Decided to go early so we are packing the van today and off first thing Sunday down to Dover, not booked yet but Seafrance have 64 pound one way... 
anyone done there homework for this weekends crossing of Channel ?

away for 6 - 8 weeks off down to Morocco with Desert Detours, so got a week to get down to Algeciras to meet up with fellow travellers


----------



## bognormike (May 10, 2005)

We came back on Tuesday, and it was surprisingly easy. We were booked for 11:50 but got there at 9:00. and were sent straight through - on at 10:03. They are running trains every 2 hours, but apparently run 2-3 trains in convoy to get people through.

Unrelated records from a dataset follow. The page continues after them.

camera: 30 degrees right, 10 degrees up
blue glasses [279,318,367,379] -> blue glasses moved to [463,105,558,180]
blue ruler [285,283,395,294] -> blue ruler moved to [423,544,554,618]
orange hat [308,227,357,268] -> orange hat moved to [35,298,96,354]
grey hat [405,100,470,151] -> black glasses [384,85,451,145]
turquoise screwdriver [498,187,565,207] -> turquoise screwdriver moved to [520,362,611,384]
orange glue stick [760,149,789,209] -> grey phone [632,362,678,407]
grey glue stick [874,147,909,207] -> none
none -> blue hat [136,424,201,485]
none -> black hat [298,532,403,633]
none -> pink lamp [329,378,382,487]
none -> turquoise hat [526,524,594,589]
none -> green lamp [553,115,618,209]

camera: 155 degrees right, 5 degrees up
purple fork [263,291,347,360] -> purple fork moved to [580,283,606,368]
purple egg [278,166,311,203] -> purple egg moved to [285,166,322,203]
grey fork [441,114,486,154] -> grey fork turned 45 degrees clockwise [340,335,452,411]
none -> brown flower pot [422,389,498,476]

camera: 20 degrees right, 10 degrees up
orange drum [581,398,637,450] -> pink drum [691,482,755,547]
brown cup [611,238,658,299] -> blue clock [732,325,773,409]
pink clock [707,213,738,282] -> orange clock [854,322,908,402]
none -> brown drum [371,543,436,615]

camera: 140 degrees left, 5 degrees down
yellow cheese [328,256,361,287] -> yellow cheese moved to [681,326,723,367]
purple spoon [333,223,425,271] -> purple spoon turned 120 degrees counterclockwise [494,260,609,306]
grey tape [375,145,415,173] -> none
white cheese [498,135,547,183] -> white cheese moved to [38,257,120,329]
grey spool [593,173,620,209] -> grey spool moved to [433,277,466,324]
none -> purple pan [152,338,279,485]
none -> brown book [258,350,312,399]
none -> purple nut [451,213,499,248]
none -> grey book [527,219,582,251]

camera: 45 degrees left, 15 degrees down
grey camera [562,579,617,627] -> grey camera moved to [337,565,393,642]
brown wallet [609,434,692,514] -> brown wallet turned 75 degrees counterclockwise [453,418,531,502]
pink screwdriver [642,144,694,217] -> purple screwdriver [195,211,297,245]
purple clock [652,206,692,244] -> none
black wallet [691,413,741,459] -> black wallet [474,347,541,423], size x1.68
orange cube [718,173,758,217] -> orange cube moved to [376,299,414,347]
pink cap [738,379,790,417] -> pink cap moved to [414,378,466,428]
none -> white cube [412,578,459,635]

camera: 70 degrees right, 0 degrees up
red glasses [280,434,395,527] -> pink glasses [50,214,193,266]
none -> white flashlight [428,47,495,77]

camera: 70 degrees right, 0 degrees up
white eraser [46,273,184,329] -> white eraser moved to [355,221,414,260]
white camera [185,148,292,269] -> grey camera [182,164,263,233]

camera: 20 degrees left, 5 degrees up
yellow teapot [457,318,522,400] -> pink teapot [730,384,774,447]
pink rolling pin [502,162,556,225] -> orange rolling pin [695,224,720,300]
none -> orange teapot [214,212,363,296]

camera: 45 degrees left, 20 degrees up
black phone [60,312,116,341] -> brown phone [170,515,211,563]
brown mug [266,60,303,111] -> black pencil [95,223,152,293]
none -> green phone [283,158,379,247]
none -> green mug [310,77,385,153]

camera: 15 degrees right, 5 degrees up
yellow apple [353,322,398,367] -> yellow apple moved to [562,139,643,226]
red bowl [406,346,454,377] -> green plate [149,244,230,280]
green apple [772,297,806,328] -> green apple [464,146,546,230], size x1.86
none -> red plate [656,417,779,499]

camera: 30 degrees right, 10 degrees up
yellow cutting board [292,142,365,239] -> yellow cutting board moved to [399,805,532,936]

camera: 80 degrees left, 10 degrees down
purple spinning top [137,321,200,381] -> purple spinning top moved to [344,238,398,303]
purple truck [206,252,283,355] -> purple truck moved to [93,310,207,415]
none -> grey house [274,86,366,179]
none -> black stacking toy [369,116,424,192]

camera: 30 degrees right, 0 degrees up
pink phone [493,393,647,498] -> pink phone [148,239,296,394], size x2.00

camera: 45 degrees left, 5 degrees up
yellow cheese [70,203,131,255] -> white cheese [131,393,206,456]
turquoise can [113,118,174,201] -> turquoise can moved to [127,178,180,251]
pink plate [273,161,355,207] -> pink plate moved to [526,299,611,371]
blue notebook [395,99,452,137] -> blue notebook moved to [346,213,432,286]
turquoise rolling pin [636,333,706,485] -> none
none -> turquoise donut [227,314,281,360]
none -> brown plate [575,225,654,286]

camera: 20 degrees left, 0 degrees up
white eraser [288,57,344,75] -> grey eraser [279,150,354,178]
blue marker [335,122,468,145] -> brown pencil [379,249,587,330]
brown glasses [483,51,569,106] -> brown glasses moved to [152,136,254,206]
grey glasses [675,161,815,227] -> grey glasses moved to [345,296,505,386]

A bit tough if you just miss one, but no real problem. 

We did smell smoke going through - presumably it'll take a while to clean it out.


----------



## olley (May 1, 2005)

Hi Gd on our return from hols last week we needed to alter our booking with P&O as we where returning some weeks early, instead of just a £10 alteration fee we where quoted £50 8O 

When I aked why, I was told it was because we where traveling at a higher tariff time, (18.25 on a monday) so I said ok we will go later, the reply was that their was no cheaper tariff time.

Sounds to me that P&O have dropped cheaper tariffs while the tunnel has problems, ripoff time.

On landing at Dover the port was absolutly stuffed with lorries in the port and backed up through the town.

Olley


----------



## teemyob (Nov 22, 2005)

*Tunnel*

Hello,

Are they taking Tesco Bookings now?

Trev.


----------



## vicdicdoc (May 14, 2005)

We came back from Calais [Seafrance] yesterday morning - no problems and all seemed to be running ok


----------



## telboy1 (Nov 3, 2007)

We rang up yesterday and used our Tesco Vouchers for the 5th Dec without any problems
Dawn x


----------



## javea (Jun 8, 2007)

Checked our reservation with the tunnel for 2nd October, told to turn up 45 minutes before our booked time and they are running trains every 2 hours.


----------